───── Excerpt provided ─────

One of the cool things about publishing a book is that you get to become “book friends” with other authors in your field. A few weeks ago, Torsten Klaus and I exchanged books. I want to share some of the wisdom and perspective from his book, The Empathic Father, which I recommend. Here’s my Q&A with Torsten, focusing on his advice on fatherhood and empathy.
1. Your book covers a wide range of issues- birth plans, attachment parenting, sex after childbirth, child discipline, work-family balance, how couples argue, active listening, etc. The through-line is the importance of leading with empathy. Can you explain how empathy can influence how dads can handle such a wide range of parenting and marriage-related challenges?
Often we (that’s me included) judge things before we actually look at them closely. Our partner or our kids say or do something and in an instant we put a label on it: good, bad, annoying, funny, true, false. You name it. By doing so we easily forget to really watch and observe what’s going on around us. What is it my partner or kids want to tell me? How do they feel? What is it that makes them feel x, y or z?
Empathy to me means the ability to pause, to step back and to reflect. Then, once that’s been achieved, to really listen without judgments and labels. If your partner says things like ‘You never help cleaning the dishes’, don’t respond with ‘That’s not true’ or, even worse, ‘And you always leave all your stuff in the bathroom!’. If you carry on this way, both of you’ll just get more frustrated, angry and, in the end, disconnected. Reconnection and empathy starts with listening and forgiving.

───── Information provided ─────

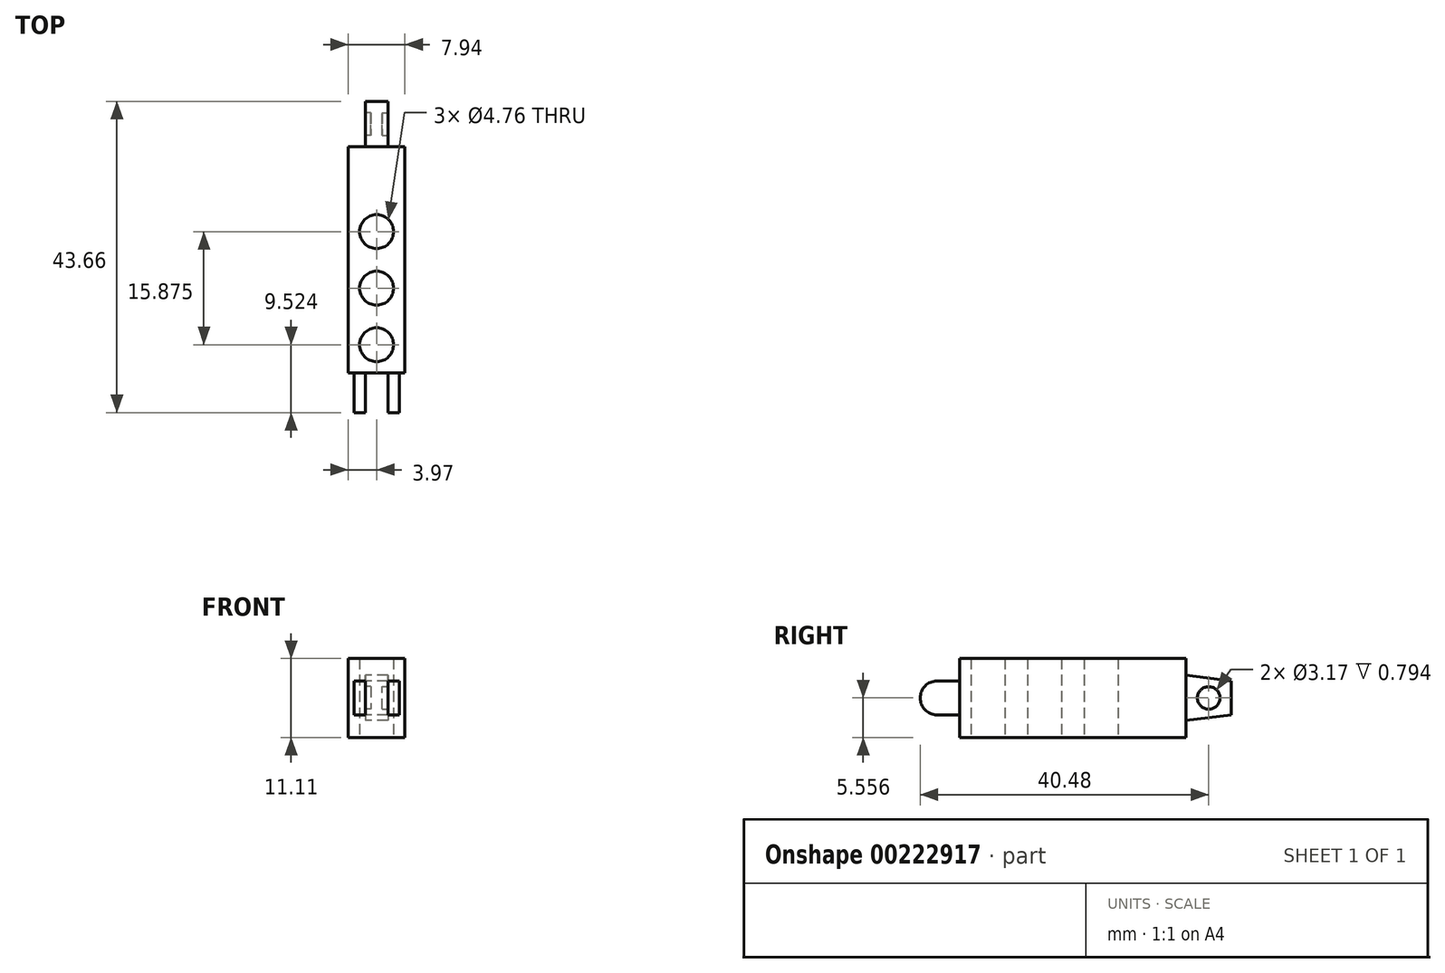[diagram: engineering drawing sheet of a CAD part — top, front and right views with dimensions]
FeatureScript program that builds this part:
annotation { "Feature Type Name" : "Feature", "Feature Type Description" : "" }
export const myFeature = defineFeature(function(context is Context, id is Id, definition is map)
    precondition{}
    {
        {
            var Q0;
            Q0=qCreatedBy(makeId("Top.planeOp"),FACE);
            var sketch = newSketch(context, id + "F0", { "sketchPlane" : qUnion([Q0])});
            skLineSegment(sketch, "E0.bottom", {"start": v(-3.97, 15.88) * mm, "end": v(3.97, 15.88) * mm});
            skLineSegment(sketch, "E0.top", {"start": v(-3.97, -15.88) * mm, "end": v(3.97, -15.88) * mm});
            skLineSegment(sketch, "E0.left", {"start": v(-3.97, 15.88) * mm, "end": v(-3.97, -15.88) * mm});
            skLineSegment(sketch, "E0.right", {"start": v(3.97, 15.88) * mm, "end": v(3.97, -15.88) * mm});
            skPoint(sketch, "E0.middle", {"position": v(0, 0) * mm});
            skCircle(sketch, "E1", {"center": v(0, 11.9) * mm, "radius": 2.38 * mm});
            skCircle(sketch, "E2.MirrorC", {"center": v(0, -11.9) * mm, "radius": 2.38 * mm});
            skCircle(sketch, "E3.0.1.0", {"center": v(0, -3.97) * mm, "radius": 2.38 * mm});
            skCircle(sketch, "E3.0.2.0", {"center": v(0, 3.97) * mm, "radius": 2.38 * mm});
            skLineSegment(sketch, "E3.direction2", {"start": v(0, -11.9) * mm, "end": v(0, -3.97) * mm, "construction": true});
            skSolve(sketch);
        }
        {
            var Q0;
            Q0=qSketchRegion(id+"F0",true);
            extrude(context, id + "F1", {"entities" : qUnion([Q0]), "depth" : 9.52 * mm});
        }
        {
            var Q0;
            Q0=makeQuery(id+"F0.imprint","IMPRINT",FACE,{"disambiguationData":[TD([[makeQuery(id+"F0.imprint","IMPRINT",EDGE,{"derivedFrom":sQuery(id+"F0.wireOp",EDGE,"E1")}),1.0]])]});
            var Q1;
            Q1=makeQuery(id+"F0.imprint","IMPRINT",FACE,{"disambiguationData":[TD([[makeQuery(id+"F0.imprint","IMPRINT",EDGE,{"derivedFrom":sQuery(id+"F0.wireOp",EDGE,"E2.MirrorC")}),-1.0]])]});
            var Q2;
            Q2=makeQuery(id+"F0.imprint","IMPRINT",FACE,{"disambiguationData":[TD([[makeQuery(id+"F0.imprint","IMPRINT",EDGE,{"derivedFrom":sQuery(id+"F0.wireOp",EDGE,"E3.0.2.0")}),-1.0]])]});
            var Q3;
            Q3=makeQuery(id+"F0.imprint","IMPRINT",FACE,{"disambiguationData":[TD([[makeQuery(id+"F0.imprint","IMPRINT",EDGE,{"derivedFrom":sQuery(id+"F0.wireOp",EDGE,"E3.0.1.0")}),-1.0]])]});
            extrude(context, id + "F2", {"entities" : qUnion([Q0, Q1, Q2, Q3]), "operationType" : NewBodyOperationType.ADD, "depth" : 11.1 * mm});
        }
        {
            var Q0;
            Q0=qCreatedBy(makeId("Right.planeOp"),FACE);
            var sketch = newSketch(context, id + "F3", { "sketchPlane" : qUnion([Q0])});
            skLineSegment(sketch, "E4", {"start": v(0, 5.56) * mm, "end": v(-15.88, 5.56) * mm});
            skLineSegment(sketch, "E5", {"start": v(-15.88, 5.56) * mm, "end": v(-15.88, 7.94) * mm});
            skLineSegment(sketch, "E6.bottom", {"start": v(-15.88, 7.94) * mm, "end": v(-19.05, 7.94) * mm});
            skLineSegment(sketch, "E6.top", {"start": v(-15.88, 5.56) * mm, "end": v(-19.05, 5.56) * mm});
            skLineSegment(sketch, "E6.left", {"start": v(-15.88, 7.94) * mm, "end": v(-15.88, 5.56) * mm});
            skLineSegment(sketch, "E6.right", {"start": v(-19.05, 7.94) * mm, "end": v(-19.05, 5.56) * mm});
            skLineSegment(sketch, "E7.MirrorCS", {"start": v(-19.05, 3.17) * mm, "end": v(-19.05, 5.56) * mm});
            skLineSegment(sketch, "E8.MirrorCS", {"start": v(-15.88, 3.17) * mm, "end": v(-19.05, 3.17) * mm});
            skLineSegment(sketch, "E9.MirrorCS", {"start": v(-15.88, 3.17) * mm, "end": v(-15.88, 5.56) * mm});
            skLineSegment(sketch, "E10", {"start": v(-19.05, 5.56) * mm, "end": v(-21.43, 5.56) * mm});
            skArc(sketch, "E11", {"start": v(-19.05, 7.94) * mm, "mid": v(-21.43, 5.56) * mm, "end": v(-19.05, 3.17) * mm});
            skLineSegment(sketch, "E12", {"start": v(0, 5.56) * mm, "end": v(15.88, 5.56) * mm});
            skLineSegment(sketch, "E13", {"start": v(15.88, 5.56) * mm, "end": v(22.23, 5.56) * mm});
            skLineSegment(sketch, "E14", {"start": v(22.23, 5.56) * mm, "end": v(22.23, 7.94) * mm});
            skLineSegment(sketch, "E15", {"start": v(22.23, 7.94) * mm, "end": v(15.88, 8.73) * mm});
            skLineSegment(sketch, "E16", {"start": v(15.88, 8.73) * mm, "end": v(15.88, 5.56) * mm});
            skLineSegment(sketch, "E17.MirrorCS", {"start": v(22.23, 5.56) * mm, "end": v(22.23, 3.17) * mm});
            skLineSegment(sketch, "E18.MirrorCS", {"start": v(22.23, 3.17) * mm, "end": v(15.88, 2.38) * mm});
            skLineSegment(sketch, "E19.MirrorCS", {"start": v(15.88, 2.38) * mm, "end": v(15.88, 5.56) * mm});
            skLineSegment(sketch, "E20", {"start": v(0, 5.56) * mm, "end": v(0, 0) * mm});
            skSolve(sketch);
        }
        {
            var Q0;
            Q0=makeQuery(id+"F3.imprint","IMPRINT",FACE,{"disambiguationData":[TD([[makeQuery(id+"F3.imprint","IMPRINT",EDGE,{"derivedFrom":sQuery(id+"F3.wireOp",EDGE,"E6.bottom")}),1.0]])]});
            var Q1;
            Q1=makeQuery(id+"F3.imprint","IMPRINT",FACE,{"disambiguationData":[TD([[makeQuery(id+"F3.imprint","IMPRINT",EDGE,{"derivedFrom":sQuery(id+"F3.wireOp",EDGE,"E6.top")}),1.0]])]});
            var Q2;
            {var subQ0=sQuery(id+"F3.wireOp",EDGE,"E6.right");Q2=makeQuery(id+"F3.imprint","IMPRINT",FACE,{"disambiguationData":[TD([[makeQuery(id+"F3.imprint","IMPRINT",EDGE,{"derivedFrom":subQ0}),-1.0]])]});}
            var Q3;
            {var subQ0=sQuery(id+"F3.wireOp",EDGE,"E7.MirrorCS");Q3=makeQuery(id+"F3.imprint","IMPRINT",FACE,{"disambiguationData":[TD([[makeQuery(id+"F3.imprint","IMPRINT",EDGE,{"derivedFrom":subQ0}),1.0]])]});}
            extrude(context, id + "F4", {"entities" : qUnion([Q0, Q1, Q2, Q3]), "operationType" : NewBodyOperationType.ADD, "endBound" : BoundingType.SYMMETRIC, "depth" : 6.35 * mm});
        }
        {
            var Q0;
            Q0=makeQuery(id+"F4.opExtrude","SWEPT_FACE",FACE,{"disambiguationData":[OSD([sQuery(id+"F3.wireOp",EDGE,"E6.bottom")])]});
            var sketch = newSketch(context, id + "F5", { "sketchPlane" : qUnion([Q0])});
            skLineSegment(sketch, "E21", {"start": v(0, -15.88) * mm, "end": v(0, -22.23) * mm});
            skPoint(sketch, "E21.endSnap0", {"position": v(0, -19.05) * mm});
            skLineSegment(sketch, "E22", {"start": v(0, -22.23) * mm, "end": v(-1.59, -22.23) * mm});
            skLineSegment(sketch, "E23", {"start": v(-1.59, -22.23) * mm, "end": v(-1.59, -15.88) * mm});
            skLineSegment(sketch, "E24", {"start": v(-1.59, -15.88) * mm, "end": v(0, -15.88) * mm});
            skLineSegment(sketch, "E25.MirrorCS", {"start": v(1.59, -15.88) * mm, "end": v(0, -15.88) * mm});
            skLineSegment(sketch, "E26.MirrorCS", {"start": v(1.59, -22.23) * mm, "end": v(1.59, -15.88) * mm});
            skLineSegment(sketch, "E27.MirrorCS", {"start": v(0, -22.23) * mm, "end": v(1.59, -22.23) * mm});
            skSolve(sketch);
        }
        {
            var Q0;
            Q0=qSketchRegion(id+"F5",true);
            extrude(context, id + "F6", {"entities" : qUnion([Q0]), "operationType" : NewBodyOperationType.REMOVE, "oppositeDirection" : true, "depth" : 6.35 * mm});
        }
        {
            var Q0;
            Q0=makeQuery(id+"F3.imprint","IMPRINT",FACE,{"disambiguationData":[TD([[makeQuery(id+"F3.imprint","IMPRINT",EDGE,{"derivedFrom":sQuery(id+"F3.wireOp",EDGE,"E13")}),1.0]])]});
            var Q1;
            Q1=makeQuery(id+"F3.imprint","IMPRINT",FACE,{"disambiguationData":[TD([[makeQuery(id+"F3.imprint","IMPRINT",EDGE,{"derivedFrom":sQuery(id+"F3.wireOp",EDGE,"E13")}),-1.0]])]});
            extrude(context, id + "F7", {"entities" : qUnion([Q0, Q1]), "operationType" : NewBodyOperationType.ADD, "endBound" : BoundingType.SYMMETRIC, "depth" : 3.17 * mm});
        }
        {
            var Q0;
            Q0=makeQuery(id+"F7.opExtrude","CAP_FACE",FACE,{"disambiguationData":[OSD([sQuery(id+"F3.wireOp",EDGE,"E14"),sQuery(id+"F3.wireOp",EDGE,"E15"),sQuery(id+"F3.wireOp",EDGE,"E16"),sQuery(id+"F3.wireOp",EDGE,"E17.MirrorCS"),sQuery(id+"F3.wireOp",EDGE,"E18.MirrorCS"),sQuery(id+"F3.wireOp",EDGE,"E19.MirrorCS")])],"isStart":false});
            var sketch = newSketch(context, id + "F8", { "sketchPlane" : qUnion([Q0])});
            skCircle(sketch, "E28", {"center": v(19.05, 5.56) * mm, "radius": 1.59 * mm});
            skPoint(sketch, "E28.centerSnap0", {"position": v(22.23, 5.56) * mm});
            skSolve(sketch);
        }
        {
            var Q0;
            Q0=qSketchRegion(id+"F8",true);
            extrude(context, id + "F9", {"entities" : qUnion([Q0]), "operationType" : NewBodyOperationType.REMOVE, "oppositeDirection" : true, "depth" : 0.8 * mm});
        }
        {
            var Q0;
            Q0=makeQuery(id+"F7.opExtrude","CAP_FACE",FACE,{"disambiguationData":[OSD([sQuery(id+"F3.wireOp",EDGE,"E14"),sQuery(id+"F3.wireOp",EDGE,"E15"),sQuery(id+"F3.wireOp",EDGE,"E16"),sQuery(id+"F3.wireOp",EDGE,"E17.MirrorCS"),sQuery(id+"F3.wireOp",EDGE,"E18.MirrorCS"),sQuery(id+"F3.wireOp",EDGE,"E19.MirrorCS")])],"isStart":true});
            var sketch = newSketch(context, id + "F10", { "sketchPlane" : qUnion([Q0])});
            skCircle(sketch, "E29", {"center": v(-19.05, 5.56) * mm, "radius": 1.59 * mm});
            skSolve(sketch);
        }
        {
            var Q0;
            Q0=qSketchRegion(id+"F10",true);
            extrude(context, id + "F11", {"entities" : qUnion([Q0]), "operationType" : NewBodyOperationType.REMOVE, "oppositeDirection" : true, "depth" : 0.8 * mm});
        }
    });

─────

● **Exercise description**
Reproduce the entire Q&A on fatherhood and empathy word for word.

● **Finished answer**
One of the cool things about publishing a book is that you get to become “book friends” with other authors in your field. A few weeks ago, Torsten Klaus and I exchanged books. I want to share some of the wisdom and perspective from his book, The Empathic Father, which I recommend. Here’s my Q&A with Torsten, focusing on his advice on fatherhood and empathy.
1. Your book covers a wide range of issues- birth plans, attachment parenting, sex after childbirth, child discipline, work-family balance, how couples argue, active listening, etc. The through-line is the importance of leading with empathy. Can you explain how empathy can influence how dads can handle such a wide range of parenting and marriage-related challenges?
Often we (that’s me included) judge things before we actually look at them closely. Our partner or our kids say or do something and in an instant we put a label on it: good, bad, annoying, funny, true, false. You name it. By doing so we easily forget to really watch and observe what’s going on around us. What is it my partner or kids want to tell me? How do they feel? What is it that makes them feel x, y or z?
Empathy to me means the ability to pause, to step back and to reflect. Then, once that’s been achieved, to really listen without judgments and labels. If your partner says things like ‘You never help cleaning the dishes’, don’t respond with ‘That’s not true’ or, even worse, ‘And you always leave all your stuff in the bathroom!’. If you carry on this way, both of you’ll just get more frustrated, angry and, in the end, disconnected. Reconnection and empathy starts with listening and forgiving.